== Direction ==
Can you reproduce every line of the records below word for word, leaving out the pictures?

== Records for processing ==
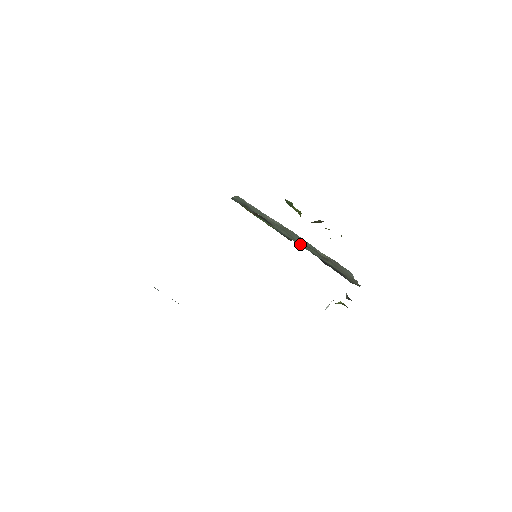
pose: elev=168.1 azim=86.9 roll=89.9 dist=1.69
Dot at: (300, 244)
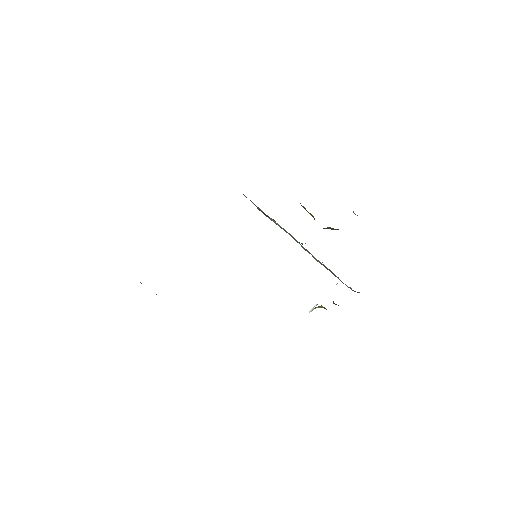
Dot at: occluded
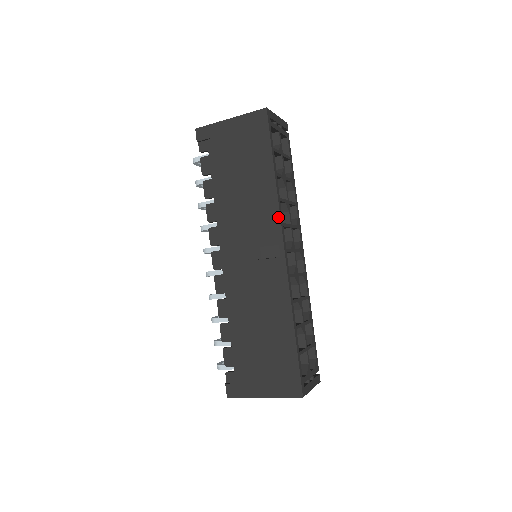
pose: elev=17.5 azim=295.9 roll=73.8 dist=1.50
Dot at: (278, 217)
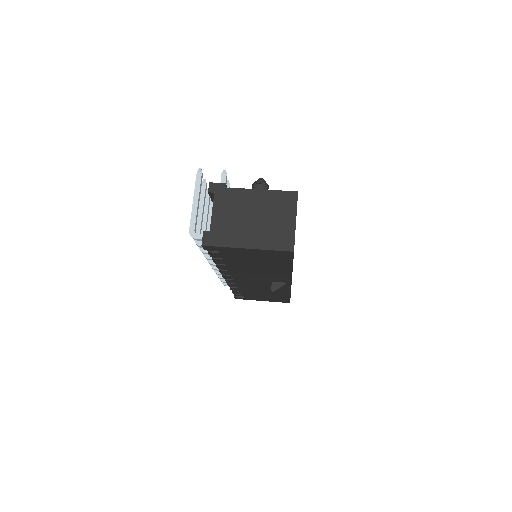
Dot at: (290, 278)
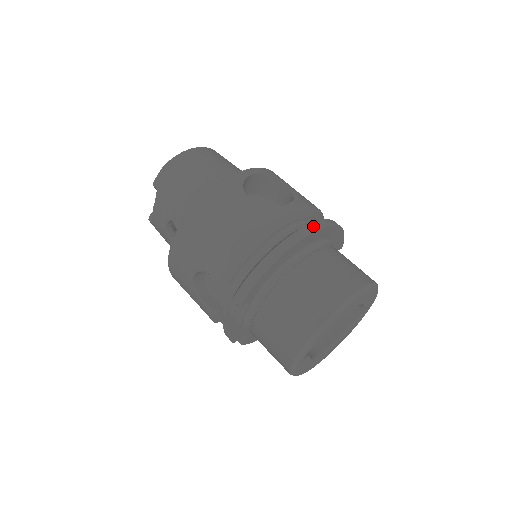
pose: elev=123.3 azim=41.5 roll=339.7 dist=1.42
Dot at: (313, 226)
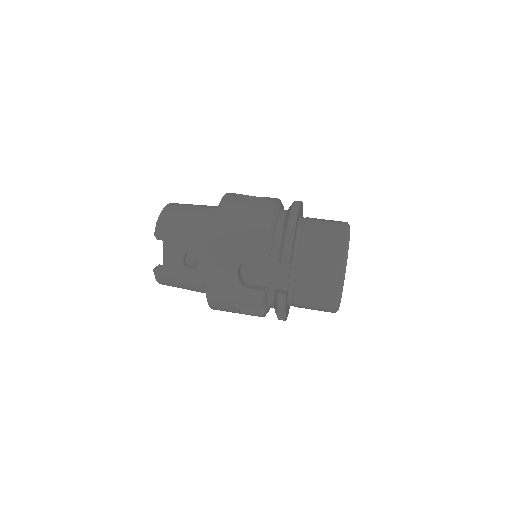
Dot at: (297, 202)
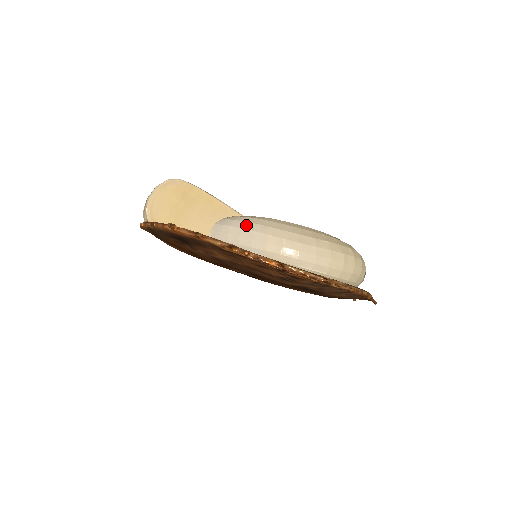
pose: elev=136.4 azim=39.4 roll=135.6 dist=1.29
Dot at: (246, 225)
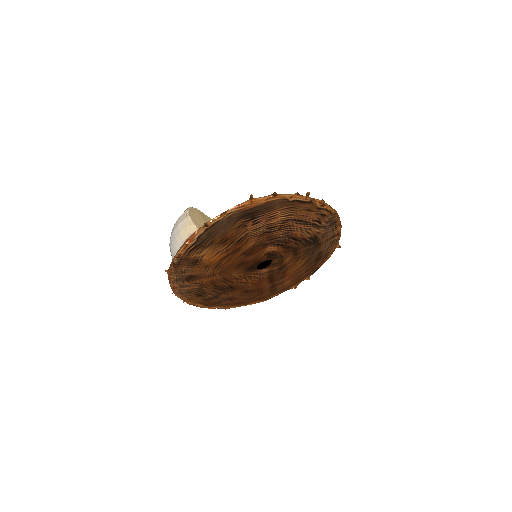
Dot at: occluded
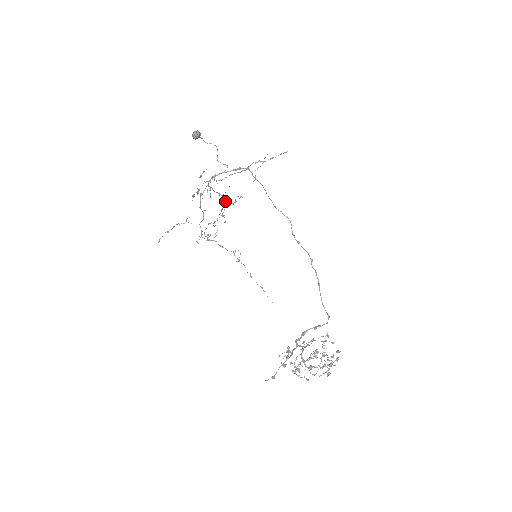
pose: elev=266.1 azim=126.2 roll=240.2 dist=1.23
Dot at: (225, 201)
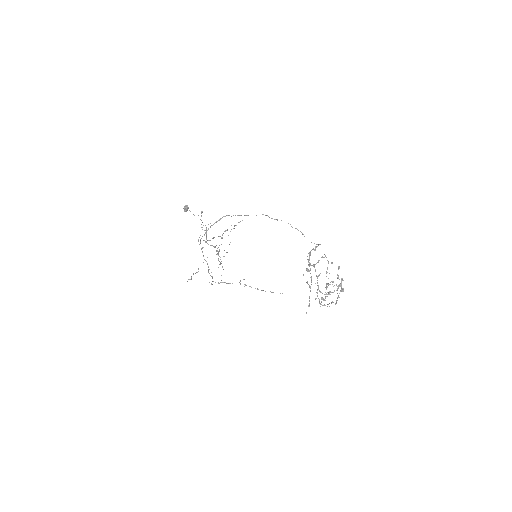
Dot at: occluded
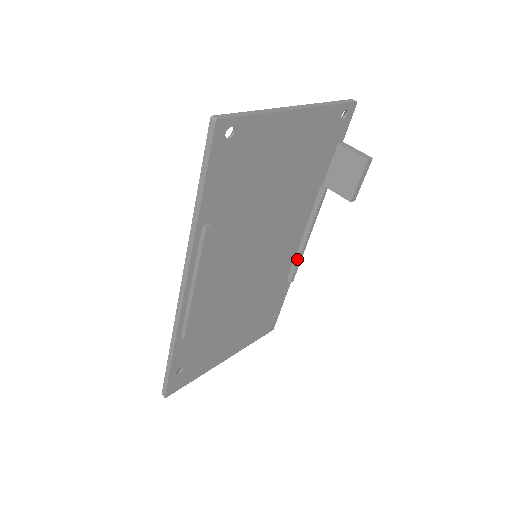
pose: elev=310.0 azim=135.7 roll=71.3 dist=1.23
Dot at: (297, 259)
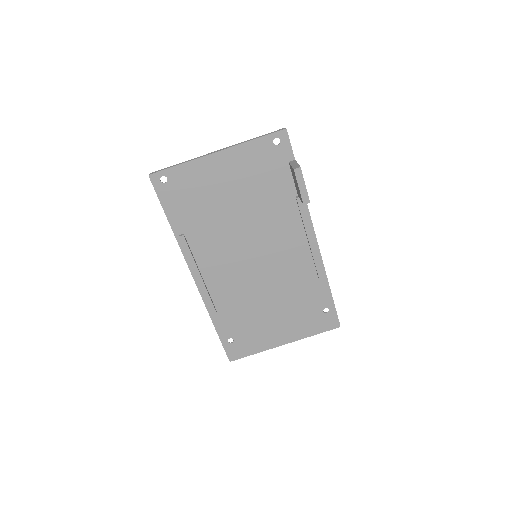
Dot at: (313, 259)
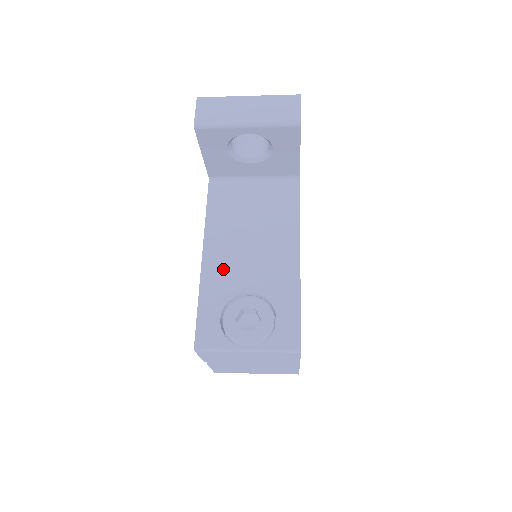
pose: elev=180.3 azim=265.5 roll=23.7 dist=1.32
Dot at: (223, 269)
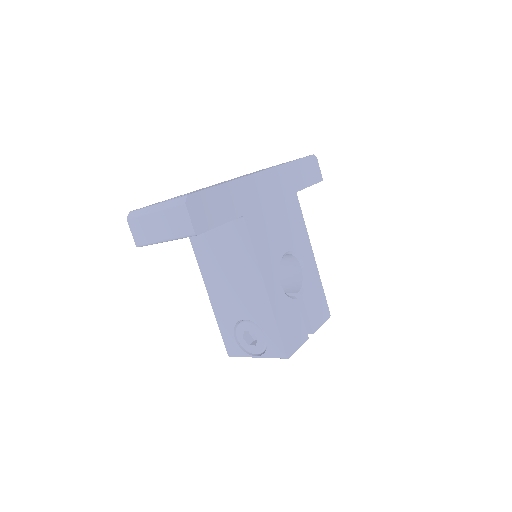
Dot at: (223, 303)
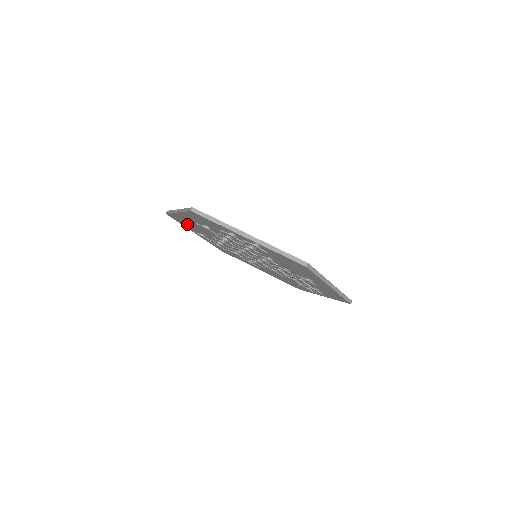
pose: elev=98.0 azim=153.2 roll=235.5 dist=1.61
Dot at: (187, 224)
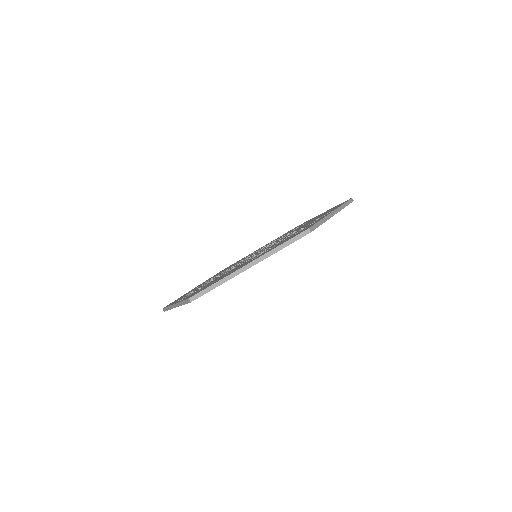
Dot at: occluded
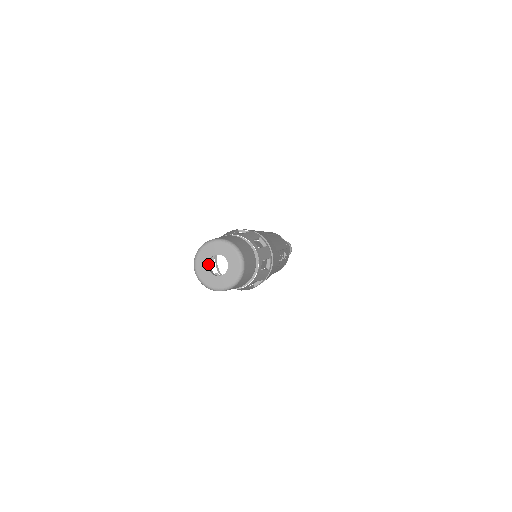
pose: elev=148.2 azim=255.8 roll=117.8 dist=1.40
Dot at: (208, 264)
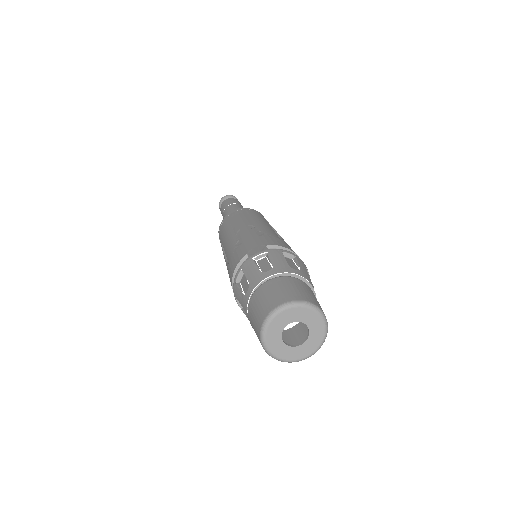
Dot at: (281, 339)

== Output ==
pose: elev=168.1 azim=86.9 roll=89.9 dist=1.69
Dot at: (300, 244)
Dot at: occluded
pose: elev=17.5 azim=295.9 roll=73.8 dist=1.50
Dot at: (278, 217)
Dot at: (290, 278)
pose: elev=123.3 azim=41.5 roll=339.7 dist=1.42
Dot at: (313, 226)
Dot at: (297, 202)
pose: elev=136.4 azim=39.4 roll=135.6 dist=1.29
Dot at: (246, 225)
Dot at: occluded
pose: elev=266.1 azim=126.2 roll=240.2 dist=1.23
Dot at: (225, 201)
Dot at: occluded
pose: elev=310.0 azim=135.7 roll=71.3 dist=1.23
Dot at: (297, 259)
Dot at: (313, 259)
pose: elev=180.3 azim=265.5 roll=23.7 dist=1.32
Dot at: (223, 269)
Dot at: (223, 303)
pose: elev=98.0 azim=153.2 roll=235.5 dist=1.61
Dot at: (187, 224)
Dot at: occluded
pose: elev=148.2 azim=255.8 roll=117.8 dist=1.40
Dot at: (208, 264)
Dot at: (281, 339)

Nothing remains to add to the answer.